→ **Assignment a**
Identify every line in the entries below that contains the word "arbre". Case counts.

→ **Document section**
Certain aspects seem slighted: for one, the fact of Wilson’s late reading, whose repercussions for a mentally gifted child in an intellectual family could not fail to have been devastating, and for another, oddly enough, Wilson’s relations with women. The easy references to mother identification and to his wives as “mother substitutes” are coupled with the flat statement that until the first Mrs. Wilson’s death Wilson “had not the slightest sexual interest in any other woman.” I am perfectly prepared to believe it, but, to quote my own marginal notes at this point, “how on earth do they know?” What is the evidence for or proof of this negative? (The book, incidentally, is without notes or references of any kind, and quotations are given without attribution.) As regards the second Mrs. Wilson: “Let us content ourselves,” the authors say airily, that Wilson “again found a mother’s breast on which to rest.” In view of rather more genial aspects of this relationship not mentioned in this book, including the fact that Wilson habitually referred to his second wife as “Little Girl,” the authors’ reliance on mother seems a bit glib.

Sex in lay terms in fact receives surprisingly little explicit emphasis in a work co-authored by the progenitor of the sexual revolution. (I note this less in complaint than in wonder.) Even the male friendships are treated as facets of the father-son problem, not as latent homosexuality, a relief to anyone whose cup of ennui has been filled by that particular strain in our current literary supply.

Up to this point the authors’ exploration of Wilson’s unconscious is enlightening and valuable, despite an irritating style. Among other faults is a habit of maddening repetition, not only of phrases but of whole episodes, recounted two or three times in identical language as if the reader were some sort of nitwit who could not be trusted to retain what he is told from one chapter to the next. More fundamental is the basically irresponsible approach. The authors have allowed emotional bias to direct their inquiry, which has led to undisciplined reasoning, wild overstatement (the Treaty of Versailles was “the death sentence for European civilization”), and false conclusions.

→ **Supplied material**
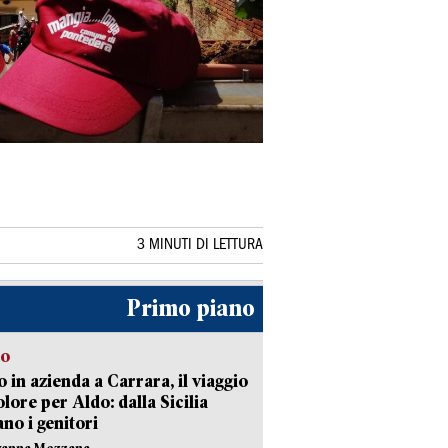
3 MINUTI DI LETTURA
Primo piano
to
 in azienda a Carrara, il viaggio
olore per Aldo: dalla Sicilia
ano i genitori
vanna Mezzana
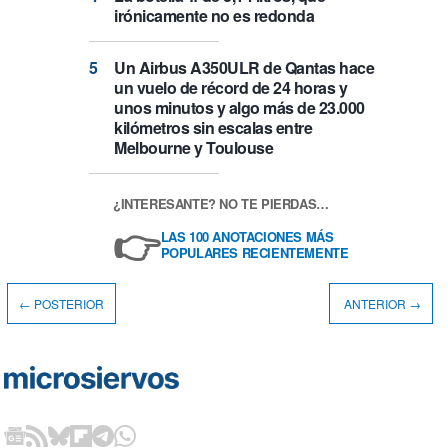
irónicamente no es redonda
Un Airbus A350ULR de Qantas hace
un vuelo de récord de 24 horas y
unos minutos y algo más de 23.000
kilómetros sin escalas entre
Melbourne y Toulouse
¿INTERESANTE? NO TE PIERDAS…
👉
LAS 100 ANOTACIONES MÁS
POPULARES RECIENTEMENTE
← POSTERIOR
ANTERIOR →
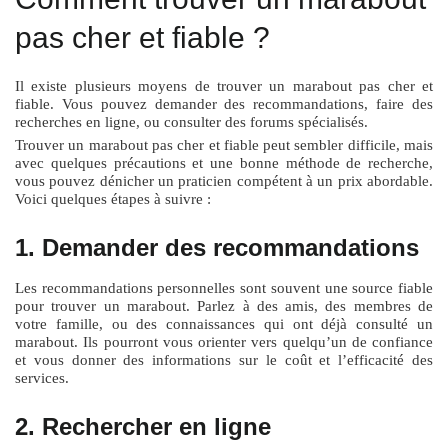
pas cher et fiable ?
Il existe plusieurs moyens de trouver un marabout pas cher et
fiable. Vous pouvez demander des recommandations, faire des
recherches en ligne, ou consulter des forums spécialisés.
Trouver un marabout pas cher et fiable peut sembler difficile, mais
avec quelques précautions et une bonne méthode de recherche,
vous pouvez dénicher un praticien compétent à un prix abordable.
Voici quelques étapes à suivre :
1. Demander des recommandations
Les recommandations personnelles sont souvent une source fiable
pour trouver un marabout. Parlez à des amis, des membres de
votre famille, ou des connaissances qui ont déjà consulté un
marabout. Ils pourront vous orienter vers quelqu’un de confiance
et vous donner des informations sur le coût et l’efficacité des
services.
2. Rechercher en ligne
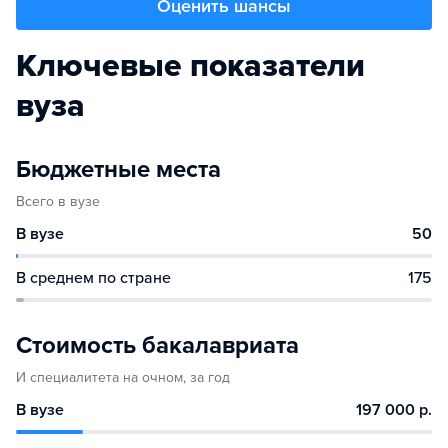
Оценить шансы
Ключевые показатели
вуза
Бюджетные места
Всего в вузе
В вузе
50
В среднем по стране
175
Стоимость бакалавриата
И специалитета на очном, за год
В вузе
197 000 р.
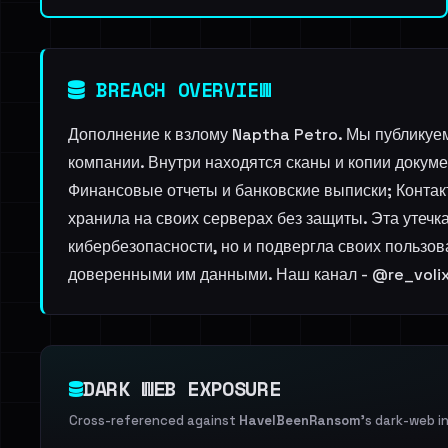
BREACH OVERVIEW
Дополнение к взлому Naptha Petro. Мы публикуе
компании. Внутри находятся сканы и копии докум
Финансовые отчеты и банковские выписки; Контак
хранила на своих серверах без защиты. Эта утечк
кибербезопасности, но и подвергла своих пользов
доверенными им данными. Наш канал - @re_volix.
DARK WEB EXPOSURE
Cross-referenced against
HaveIBeenRansom
's dark-web i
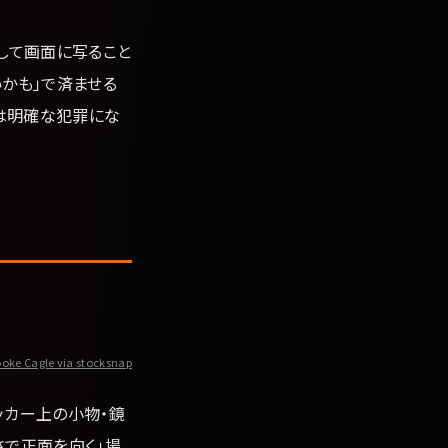
して画面に写ること
かも」で済ませる
は明確な犯罪にな
oke Cagle via stocksnap
ッカー上の小物・鏡
さで正面を向く」場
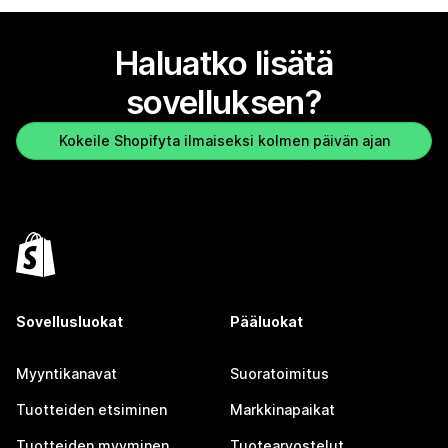
Haluatko lisätä
sovelluksen?
Kokeile Shopifyta ilmaiseksi kolmen päivän ajan
Sovellusluokat
Pääluokat
Myyntikanavat
Suoratoimitus
Tuotteiden etsiminen
Markkinapaikat
Tuotteiden myyminen
Tuotearvostelut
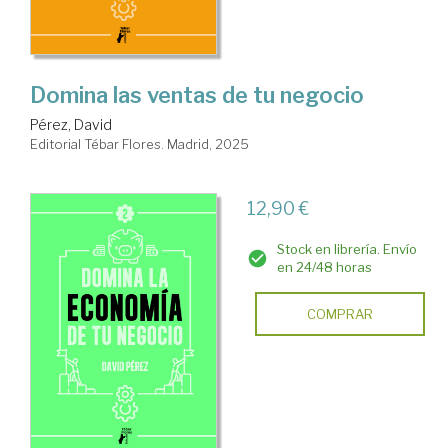
Domina las ventas de tu negocio
Pérez, David
Editorial Tébar Flores. Madrid, 2025
12,90 €
Stock en librería. Envío
en 24/48 horas
COMPRAR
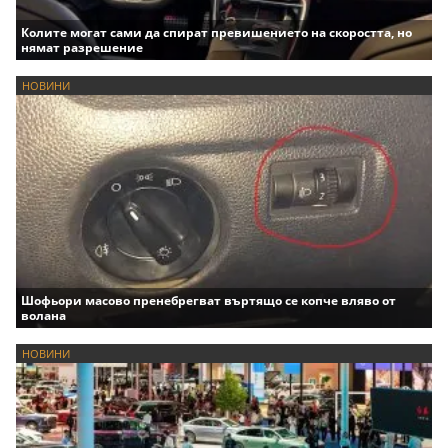
Колите могат сами да спират превишението на скоростта, но
нямат разрешение
НОВИНИ
Шофьори масово пренебрегват въртящо се копче вляво от
волана
НОВИНИ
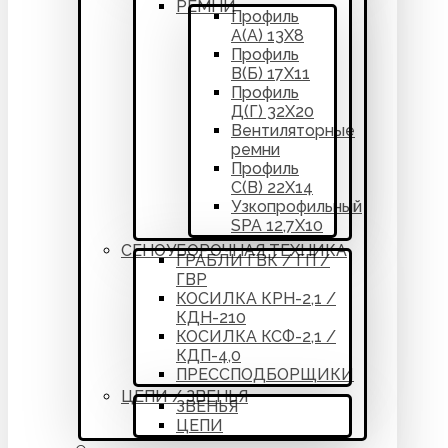
РЕМНИ
Профиль
А(А) 13Х8
Профиль
В(Б) 17Х11
Профиль
Д(Г) 32Х20
Вентиляторные
ремни
Профиль
С(В) 22Х14
Узкопрофильный
SPA 12,7Х10
СЕНОУБОРОЧНАЯ ТЕХНИКА
ГРАБЛИ ГВК / ГП /
ГВР
КОСИЛКА КРН-2,1 /
КДН-210
КОСИЛКА КСФ-2,1 /
КДП-4,0
ПРЕССПОДБОРЩИКИ
ЦЕПИ / ЗВЕНЬЯ
ЗВЕНЬЯ
ЦЕПИ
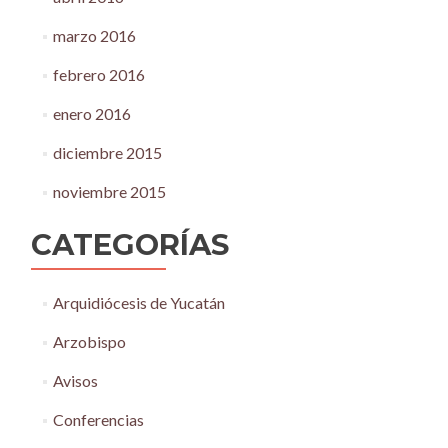
marzo 2016
febrero 2016
enero 2016
diciembre 2015
noviembre 2015
CATEGORÍAS
Arquidiócesis de Yucatán
Arzobispo
Avisos
Conferencias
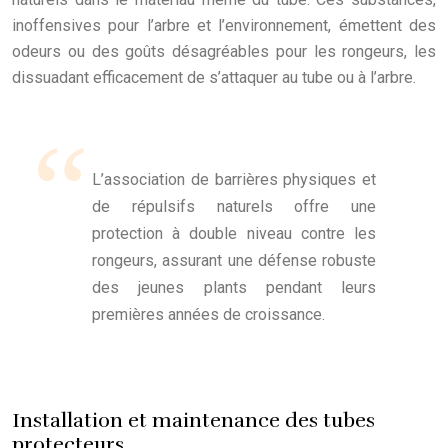
inoffensives pour l’arbre et l’environnement, émettent des
odeurs ou des goûts désagréables pour les rongeurs, les
dissuadant efficacement de s’attaquer au tube ou à l’arbre.
L’association de barrières physiques et
de répulsifs naturels offre une
protection à double niveau contre les
rongeurs, assurant une défense robuste
des jeunes plants pendant leurs
premières années de croissance.
Installation et maintenance des tubes
protecteurs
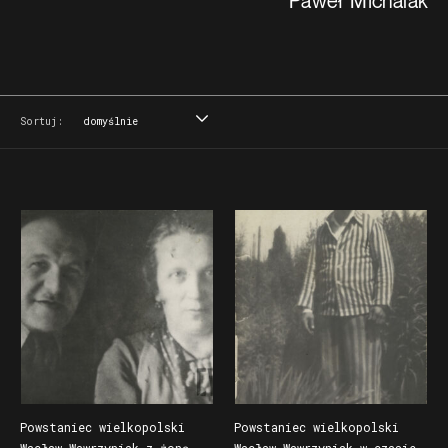
Paweł Michalak
Sortuj:
domyślnie
domyślnie
tytuł
data
miejsce
Powstaniec wielkopolski
Powstaniec wielkopolski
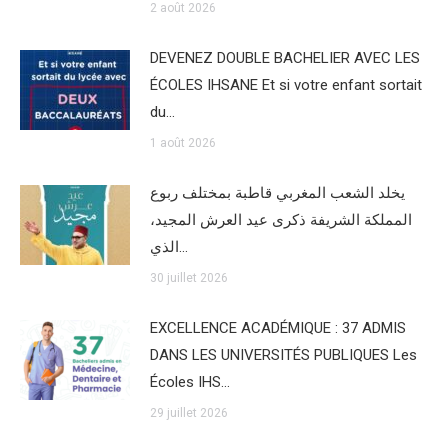
2 août 2026
DEVENEZ DOUBLE BACHELIER AVEC LES
ÉCOLES IHSANE Et si votre enfant sortait
du…
1 août 2026
يخلد الشعب المغربي قاطبة بمختلف ربوع
المملكة الشريفة ذكرى عيد العرش المجيد،
الذي…
30 juillet 2026
EXCELLENCE ACADÉMIQUE : 37 ADMIS
DANS LES UNIVERSITÉS PUBLIQUES Les
Écoles IHS…
29 juillet 2026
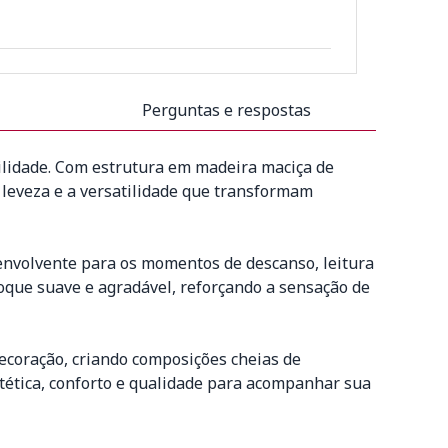
Perguntas e respostas
ilidade. Com estrutura em madeira maciça de
a leveza e a versatilidade que transformam
 envolvente para os momentos de descanso, leitura
oque suave e agradável, reforçando a sensação de
ecoração, criando composições cheias de
stética, conforto e qualidade para acompanhar sua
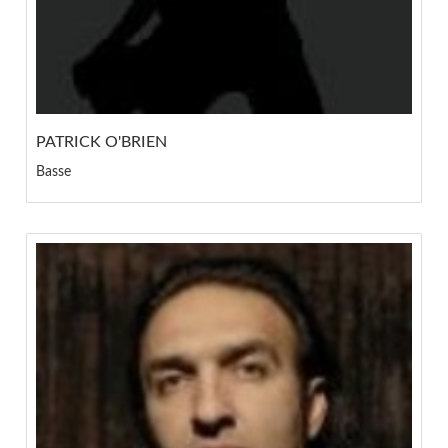
PATRICK O'BRIEN
Basse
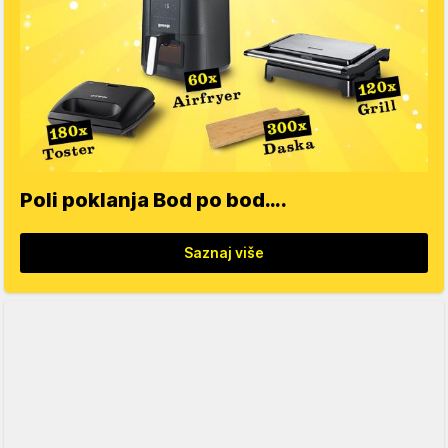
Poli poklanja Bod po bod….
Saznaj više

→ **Assignment b**
Copy the Wilson book review above word for word, from "Sex in lay terms" to "current literary supply.".

→ **Exercise response a**
inoffensives pour l’arbre et l’environnement, émettent des
dissuadant efficacement de s’attaquer au tube ou à l’arbre.

→ **Exercise response b**
Sex in lay terms in fact receives surprisingly little explicit emphasis in a work co-authored by the progenitor of the sexual revolution. (I note this less in complaint than in wonder.) Even the male friendships are treated as facets of the father-son problem, not as latent homosexuality, a relief to anyone whose cup of ennui has been filled by that particular strain in our current literary supply.